═════ Selected text ═════
The A.V. Club: How is Dax doing?
Adam Drucker: Fantastic. He's back in the Bay and in charge of a small business, which is his health care. He has to hire a morning and evening attendant, and it takes three hours to get in his chair and have his day started. He's doing music, going out to the bar, really taking back the Dax life. And on the new record, he's singing and beat-boxing and playing harmonica and just being amazing.
AVC: It was heartening to see that he's still making music; the news just after the crash sounded dire.
D: It was. I never want to be in a position like that again, to see a friend not moving. There are no miracles with the spinal cord, but there are very slow versions of a miracle. Dax has been breaking barriers constantly. They said he would be lucky to get off the ventilator, and 10 days later, he was off the ventilator. And while we were mixing Dax's favorite song on the record, all of a sudden Dax said, "Guys, I'm moving my thumb." First time having voluntary finger movement. It was the day after the one-year anniversary of our crash. We all got all teary-eyed—it was like an afterschool special. Because that day a year ago was pretty much the end of the world as far as any of us were concerned. And here we are, everybody is happy and healthy, making our art. It's a logistical nightmare being middle-class and having the kind of injury he has. You basically have to be independently wealthy to fund your own treatment. The attendants are very expensive, because it's hard work. So it's really intense to see what Dax is mastering. I was always the one trying to run the small business, but now Dax has got me clipped, he's just Mr. Organization. He's getting the hang of everything—computers, I use computers every day when I'm recording, but when I go see Dax it's like "holy shit, thank God." Because he has everything at his disposal. Even though he's quadriplegic, he can access everything as far as music and entertainment, and taking care of all his business.
AVC: What does Dax contribute to the new record? The press release mentions vocals and harmonica.
D: That's stating things loosely, because we've been sending him demos the entire time. He didn't get back until January, pretty much, so we hadn't really seen each other since the accident—the six of us hadn't been in a room together. So we did a lot of osmosing of Dax's ideas. Sometimes we took his voice and sampled and resampled it and played with it. And other times, we played out parts [of songs] that he was hearing. The last song is all made out of demos that Dax made right before the crash. It's him beat-boxing and playing piano at the same time. It's all improv. We knew that would be the end of the record, how things should culminate. The experience was so heavy, and we're very artsy as it is. We're in a relationship, not a band—both with our songs and one another. Wishingbone was supposed to come out ages ago, but then we figured we'd hold onto it until we had a new page to be on, and Dax back. [He was] making plans while he was still in Texas [in the hospital] for the future of all of us. Even though Dax can't tour physically, because he needs a hospital bed every night—let alone, nightclubs are not really a good place for him to be every night. Not the healthiest place, being on the road. I'm in pretty good health and I still get sick constantly. … At first we didn't know what Wishingbone was going to be. We had all these collaborations—we quit doing remixes after a few funky experiences, and now we do reworks, where we either collaborate in the room with the person, or send them something and they start it but don't finish it and send it back, and we add more vocals and play with it. This way it's completely original. It's a little more satisfying, I think, both for people listening and us the remakers. When I was 13, I was such a sucker for when a rap 12-inch would have a different verse from the original. This is my whacking-out of that concept of reappropriating lyrics. Dan [Boeckner] from Wolf Parade, Andrew Broder, Why?, and Chris Adams and Marcus from Notwist—I have this great relationship with all these guys where I send them my words and let them pick what rings true to them, and they cut a song out of these poems.
═════ Extracted records ═════
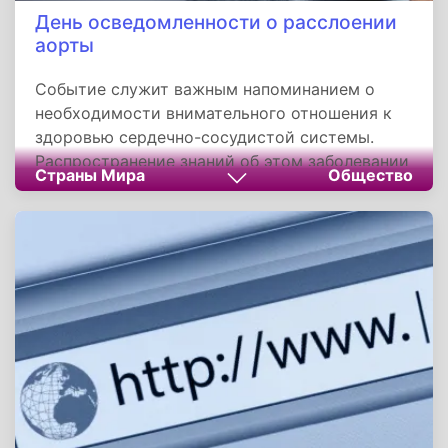
День осведомленности о расслоении
аорты
Событие служит важным напоминанием о
необходимости внимательного отношения к
здоровью сердечно-сосудистой системы.
Распространение знаний об этом заболевании
Страны Мира
Общество
помогает сократить время до оказания
медицинской помощи и повышает шансы на
выживание. Регулярное информирование
населения способствует ранней диагностике
и предотвращает множество трагических
исходов.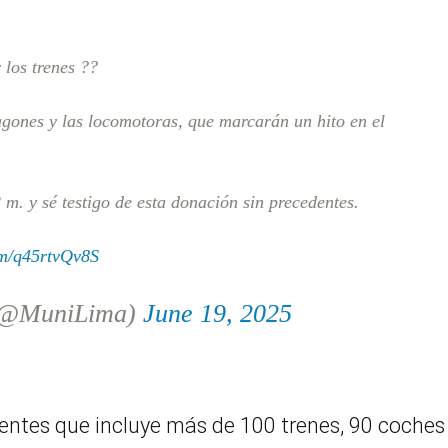
 los trenes ??
agones y las locomotoras, que marcarán un hito en el
 m. y sé testigo de esta donación sin precedentes.
om/q45rtvQv8S
 (@MuniLima)
June 19, 2025
entes que incluye más de 100 trenes, 90 coches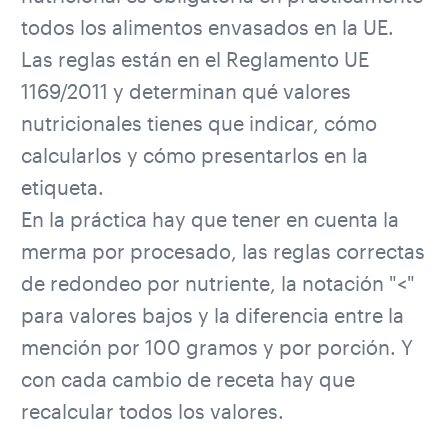
todos los alimentos envasados en la UE.
Las reglas están en el
Reglamento UE
1169/2011
y determinan qué valores
nutricionales tienes que indicar, cómo
calcularlos y cómo presentarlos en la
etiqueta.
En la práctica hay que tener en cuenta la
merma por procesado, las reglas correctas
de redondeo por nutriente, la notación "<"
para valores bajos y la diferencia entre la
mención por 100 gramos y por porción. Y
con cada cambio de receta hay que
recalcular todos los valores.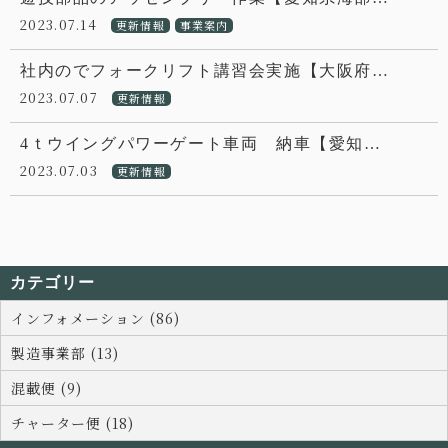
2023.07.14
更新情報
事業案内
社内のでフォークリフト講習会実施【大阪府…
2023.07.07
更新情報
4ｔウイングパワーゲート車両 納車【愛知…
2023.07.03
更新情報
カテゴリー
インフォメーション (86)
製造事業部 (13)
混載便 (9)
チャーター便 (18)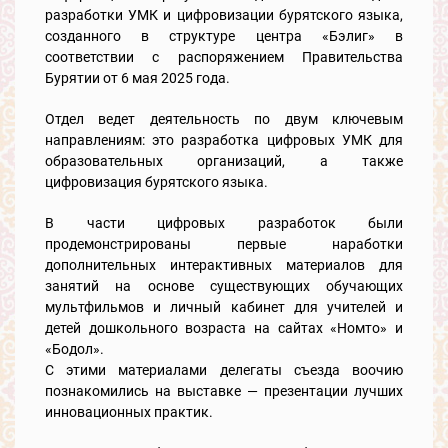
разработки УМК и цифровизации бурятского языка,
созданного в структуре центра «Бэлиг» в
соответствии с распоряжением Правительства
Бурятии от 6 мая 2025 года.
Отдел ведет деятельность по двум ключевым
направлениям: это разработка цифровых УМК для
образовательных организаций, а также
цифровизация бурятского языка.
В части цифровых разработок были
продемонстрированы первые наработки
дополнительных интерактивных материалов для
занятий на основе существующих обучающих
мультфильмов и личный кабинет для учителей и
детей дошкольного возраста на сайтах «Номто» и
«Бодол».
С этими материалами делегаты съезда воочию
познакомились на выставке — презентации лучших
инновационных практик.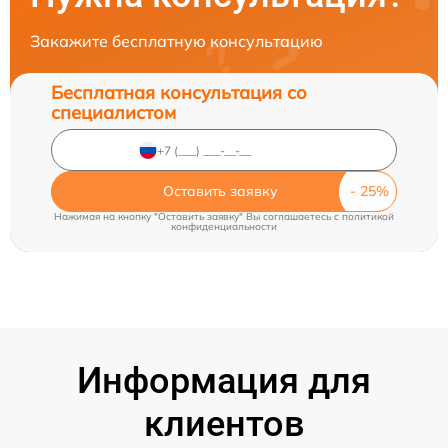
Закажите бесплатную консультацию
Бесплатная консультация со
специалистом
Оставить заявку
Нажимая на кнопку "Оставить заявку" Вы соглашаетесь c
политикой
конфиденциальности
Информация для
клиентов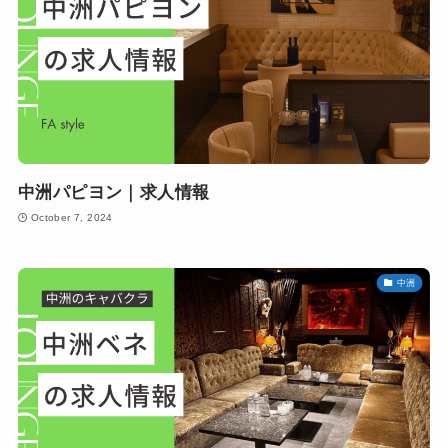
中洲パピヨン｜求人情報
October 7, 2024
中洲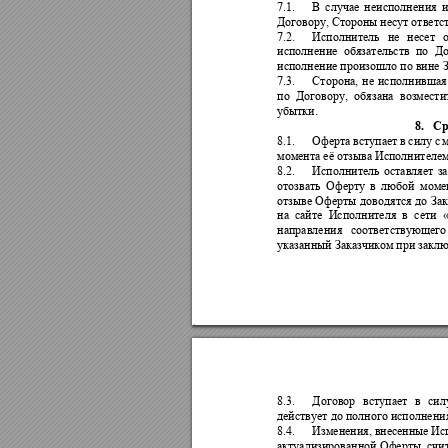
7.1.
В 
сл
у
чае 
неисполнения 
Договору, 
Стороны несу
т 
ответс
7.2.
Исполнитель 
не 
несет 
исполнение 
обяз
ательств 
по 
До
исполнени
е 
произошло по вине 
7.3.
Сторона, 
не 
исполнившая
по 
Договор
у
, 
обяз
ана 
возмести
убытки.
8.
Ср
8.1.
Оферта 
вст
упает 
в 
силу 
с 
момента её отзыва Исполнителе
8.2.
Исполнитель
оставляет 
за
отозвать 
Оферту 
в 
лю
бой 
моме
отзыве 
Оферты 
доводя
тся 
до 
Зак
на 
сайте 
Исполнителя 
в 
сети 
направления 
соответствующего
указанный Заказчиком при заклю
8.3.
Договор
вступает 
в 
сил
действует
до полного исполнени
8.4.
Изменения, 
внесе
нные 
Ис
актуализированной Оферты, счи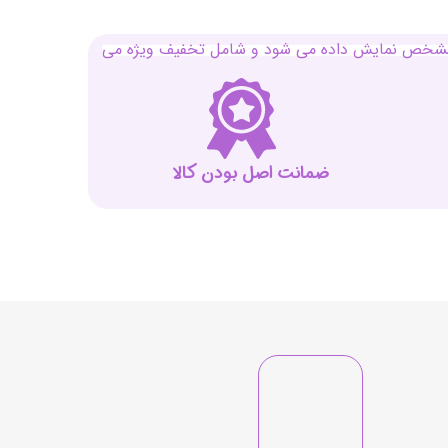
بل مشخص نمایش داده می شود و شامل تخفیف ویژه می
ضمانت اصل بودن کالا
═════
*Brief*:
Extend the interview with Adam Drucker about Dax and the new record, picking up right after its last sentence.

*Response to the task*:
AVC: So when you collaborate, you don't necessarily send someone a specific song or lyrics, but a range of possibilities and they choose the one that appeals to them?
D: Yeah, I give them a lot. I think for the biggest fans of [our] music who have the time to listen to it in the headphones over and over, a lot of my songs have a definitive relatedness, whether it's in the reappearance of poem phrases or just in the undertones of the songs. That's even more concentrated on the new record. A lot of songs have sister songs, so I'll send [a collaborator] both the sister songs and not let them know what's which. I like to leave all these things open. It really gives me chills, the way they repiece and rephrase my stuff. You get all these delightful surprises. If you take out a whole stanza, all of a sudden the poem still works.
AVC: Mike Patton has a pretty radical reimagination of your song "The Long Vein Of The Law" on Wishingbone.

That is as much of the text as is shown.